In August 1991 Carl faced mandatory age sixty pilot retirement. He finished his career flying the Boeing 747/400. Thereafter Carl focused his retirement years on operating a 200+ acre farm producing beef, horses, sheep and almost everything agriculture. Unfortunately, Erma Hegseth died on November 3, 1998. After Erma’s death Carl immersed himself even deeper in farm operations, he now seemed to live for his farm and extended family. He proved that a farm boy, if willing to work hard and keep your nose to grindstone can hold onto his farming skills while being equally dedicated to an airline career. For Carl failure was not an option.

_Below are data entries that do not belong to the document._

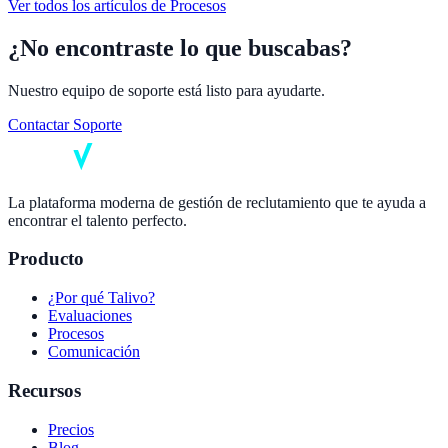
Ver todos los artículos de
Procesos
¿No encontraste lo que buscabas?
Nuestro equipo de soporte está listo para ayudarte.
Contactar Soporte
La plataforma moderna de gestión de reclutamiento que te ayuda a
encontrar el talento perfecto.
Producto
¿Por qué Talivo?
Evaluaciones
Procesos
Comunicación
Recursos
Precios
Blog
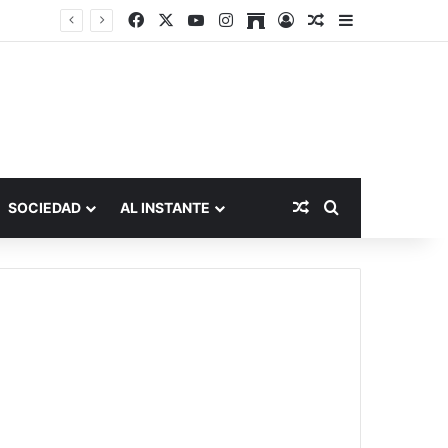
Facebook
X
YouTube
Instagram
Archive
Acceso
Publicación al a
Barra lateral
Publicación al aza
Buscar por
SOCIEDAD
AL INSTANTE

Carl was also an active member of Gol Lutheran Church, the Kenyon Color Guard, and the American Legion. He had a team of draft horses that he used to transport military veterans in the Horse and Cutter Parade. Carl and his team also provided the horsepower for years at the Historical Society winter sleigh rides. Although he was mandatory retired at age sixty, Carl did not lose interest in aviation and enjoyed trips to Oshkosh and other airshow events.
Carl is survived by his children, Doug Hegseth, Kim Bocklund and Terry Hegseth; grandchildren, Kelsey and Justin Bocklund, Breanna and Austin Hegseth, Jenna Torres and Alex Hegseth; brother, Peter Mark Hegseth, plus nieces and nephews. He was preceded in death by his wife Erma Hegseth. A celebration of Carl's life will be held at the family farm this Spring 2021.